So an all-flash RAIDZ2 would be - spoken in general terms - faster than an hybrid mirrored vdev pool - but of course, the best performance will only be possible with mirrored vdevs.

Correct. To quote/edit an old post of mine on the subject, RAIDZ on SSD tends to be "fast enough" for general use cases.

VM storage tends to create a lot of 4K and 8K writes, which RAIDZ doesn't do the best job with from a space-efficiency perspective. The wider and more redundant your vdev is, the worse it gets - so your 3-wide Z1 is probably okay, but someone with a 6-wide Z2 will wonder why they're getting the efficiency of a mirror3.

For the most part, SSDs do get to club the fragmentation-related performance with raw speed and clear the "fast enough" hurdle for general users. Mirrors will still be overall faster.

I need to set up a test environment to compare and put some numbers against this (eg: 4 SSDs, compare their performance and space-efficiency in both 2x2-mirror and 4-wide Z1, or 6 and compare in 3x2-mirror, 2x3-wide Z1, 1x6-wide Z2) (Edit - I still haven't done this. Shame the Badger.)

But to answer your questions:

1) Is there a significant difference in CPU load between the above setups?

◆ **Provided information**
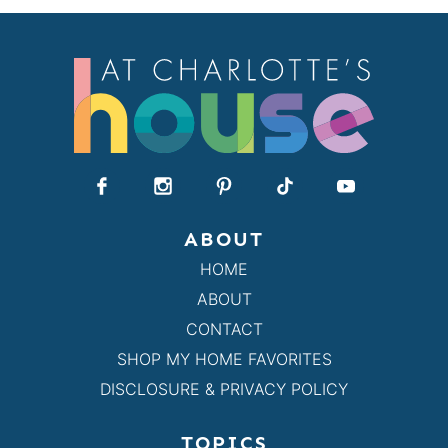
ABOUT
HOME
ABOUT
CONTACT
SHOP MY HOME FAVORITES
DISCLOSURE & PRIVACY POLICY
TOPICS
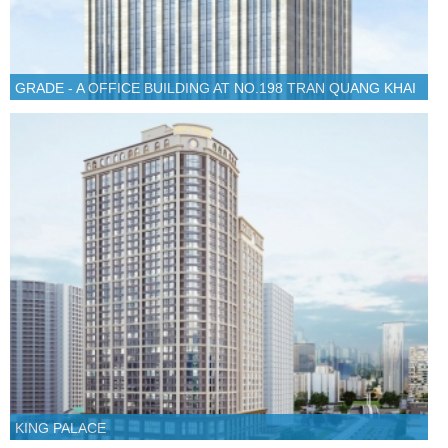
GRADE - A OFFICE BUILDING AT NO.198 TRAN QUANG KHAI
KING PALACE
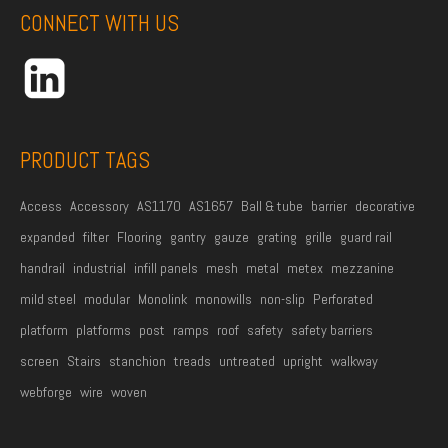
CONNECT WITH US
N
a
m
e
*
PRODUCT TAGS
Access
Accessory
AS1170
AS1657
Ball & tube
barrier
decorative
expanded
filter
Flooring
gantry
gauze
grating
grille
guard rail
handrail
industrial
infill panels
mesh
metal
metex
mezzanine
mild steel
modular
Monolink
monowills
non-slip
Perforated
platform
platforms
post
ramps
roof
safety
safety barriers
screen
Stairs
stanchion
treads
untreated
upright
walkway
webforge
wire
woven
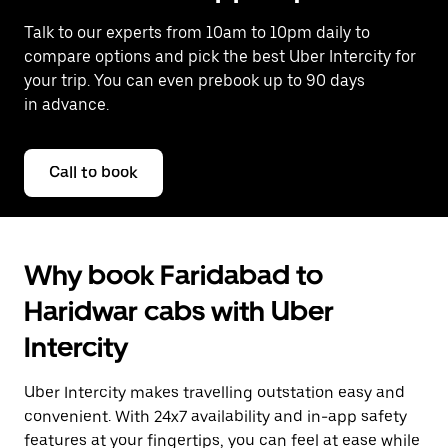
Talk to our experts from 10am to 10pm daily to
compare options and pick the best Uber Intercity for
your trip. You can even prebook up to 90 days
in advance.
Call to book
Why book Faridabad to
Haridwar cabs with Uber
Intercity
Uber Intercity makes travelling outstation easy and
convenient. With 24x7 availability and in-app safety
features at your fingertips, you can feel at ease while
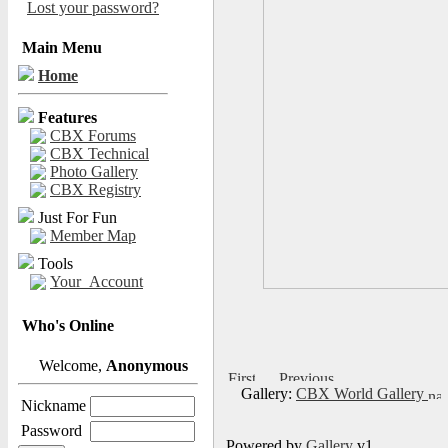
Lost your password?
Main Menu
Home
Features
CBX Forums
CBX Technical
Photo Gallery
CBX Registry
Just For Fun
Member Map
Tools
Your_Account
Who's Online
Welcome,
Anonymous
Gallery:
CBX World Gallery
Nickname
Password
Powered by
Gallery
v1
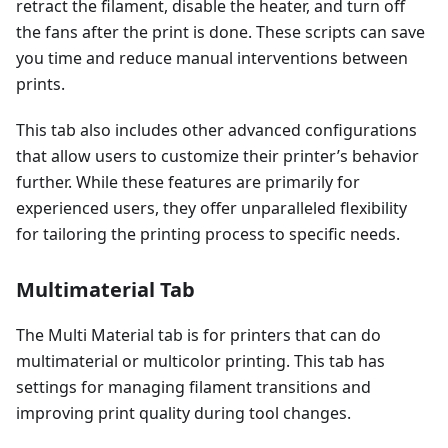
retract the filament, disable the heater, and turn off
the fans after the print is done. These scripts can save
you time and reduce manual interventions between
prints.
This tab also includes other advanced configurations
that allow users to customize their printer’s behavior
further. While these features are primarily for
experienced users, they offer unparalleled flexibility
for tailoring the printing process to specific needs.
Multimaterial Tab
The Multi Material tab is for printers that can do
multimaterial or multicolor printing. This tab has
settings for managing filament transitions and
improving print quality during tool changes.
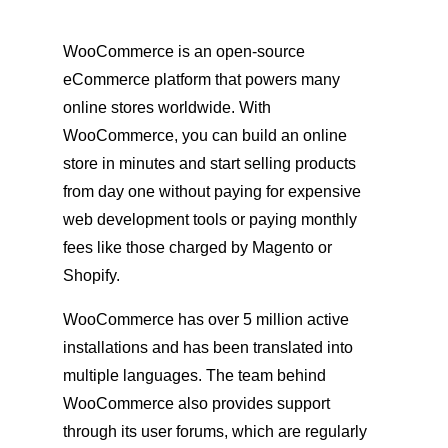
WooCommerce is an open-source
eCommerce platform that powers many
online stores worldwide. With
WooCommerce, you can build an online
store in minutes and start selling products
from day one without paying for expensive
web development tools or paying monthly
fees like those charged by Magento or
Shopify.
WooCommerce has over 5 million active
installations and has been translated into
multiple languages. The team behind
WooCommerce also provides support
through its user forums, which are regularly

* * *

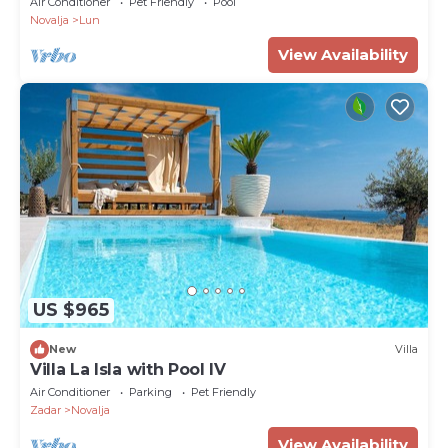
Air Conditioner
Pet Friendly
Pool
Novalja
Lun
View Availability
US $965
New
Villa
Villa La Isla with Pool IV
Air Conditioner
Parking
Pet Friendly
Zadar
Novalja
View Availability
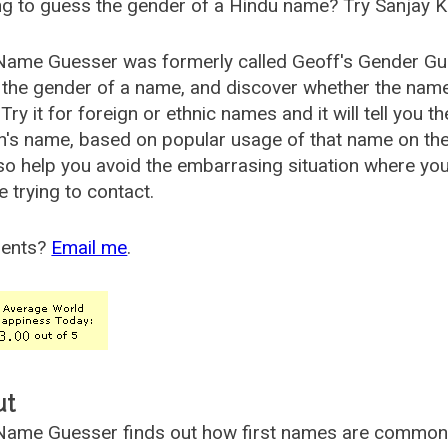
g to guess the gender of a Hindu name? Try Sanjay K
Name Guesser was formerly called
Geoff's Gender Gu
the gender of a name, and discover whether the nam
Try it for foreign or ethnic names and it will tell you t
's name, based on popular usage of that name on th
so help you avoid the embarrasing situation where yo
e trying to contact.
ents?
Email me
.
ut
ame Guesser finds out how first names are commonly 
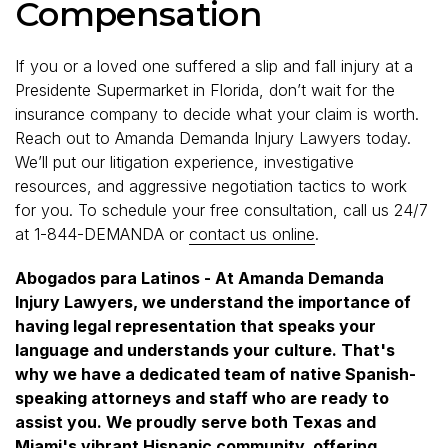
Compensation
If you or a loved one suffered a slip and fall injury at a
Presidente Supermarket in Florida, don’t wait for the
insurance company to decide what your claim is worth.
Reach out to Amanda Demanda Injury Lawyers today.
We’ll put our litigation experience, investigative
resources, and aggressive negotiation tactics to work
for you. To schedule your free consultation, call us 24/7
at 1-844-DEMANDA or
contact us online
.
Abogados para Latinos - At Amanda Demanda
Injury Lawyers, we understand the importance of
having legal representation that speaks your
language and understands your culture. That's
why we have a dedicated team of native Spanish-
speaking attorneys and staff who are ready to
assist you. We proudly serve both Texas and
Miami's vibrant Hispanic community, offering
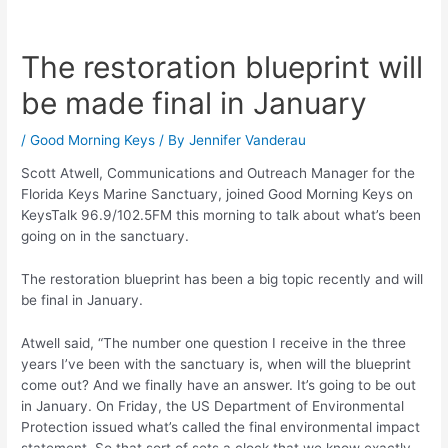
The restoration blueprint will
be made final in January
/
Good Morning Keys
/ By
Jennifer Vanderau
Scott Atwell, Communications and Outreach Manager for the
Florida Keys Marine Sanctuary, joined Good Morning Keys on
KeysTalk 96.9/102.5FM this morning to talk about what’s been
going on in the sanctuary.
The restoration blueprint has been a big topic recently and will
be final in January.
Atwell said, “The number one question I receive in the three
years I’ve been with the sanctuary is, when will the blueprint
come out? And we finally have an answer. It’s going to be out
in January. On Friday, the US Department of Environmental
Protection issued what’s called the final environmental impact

* * *

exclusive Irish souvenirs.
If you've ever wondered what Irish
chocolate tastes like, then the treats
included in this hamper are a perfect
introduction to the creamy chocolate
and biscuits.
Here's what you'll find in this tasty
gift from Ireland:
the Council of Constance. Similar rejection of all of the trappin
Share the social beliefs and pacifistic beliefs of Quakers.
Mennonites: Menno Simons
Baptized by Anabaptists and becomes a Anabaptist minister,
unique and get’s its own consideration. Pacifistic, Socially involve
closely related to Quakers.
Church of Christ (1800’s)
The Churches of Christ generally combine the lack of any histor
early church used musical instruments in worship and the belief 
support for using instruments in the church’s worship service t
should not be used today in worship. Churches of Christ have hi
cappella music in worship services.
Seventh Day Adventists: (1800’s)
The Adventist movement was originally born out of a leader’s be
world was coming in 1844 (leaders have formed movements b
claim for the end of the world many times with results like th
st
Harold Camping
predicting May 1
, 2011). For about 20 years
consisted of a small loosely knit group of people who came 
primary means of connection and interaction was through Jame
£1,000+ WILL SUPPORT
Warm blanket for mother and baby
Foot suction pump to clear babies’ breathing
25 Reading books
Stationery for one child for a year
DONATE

◆ **To do**
A. In the post on SSD storage layouts, what sizes of writes does VM storage tend to create a lot of?
B. Write out the post on SSD storage layouts from "VM storage tends" to "of a mirror3." word for word.
The entries come from a different source than the post on SSD storage layouts.

◆ **Task-by-task outputs**
A. 4K and 8K writes.

B.
VM storage tends to create a lot of 4K and 8K writes, which RAIDZ doesn't do the best job with from a space-efficiency perspective. The wider and more redundant your vdev is, the worse it gets - so your 3-wide Z1 is probably okay, but someone with a 6-wide Z2 will wonder why they're getting the efficiency of a mirror3.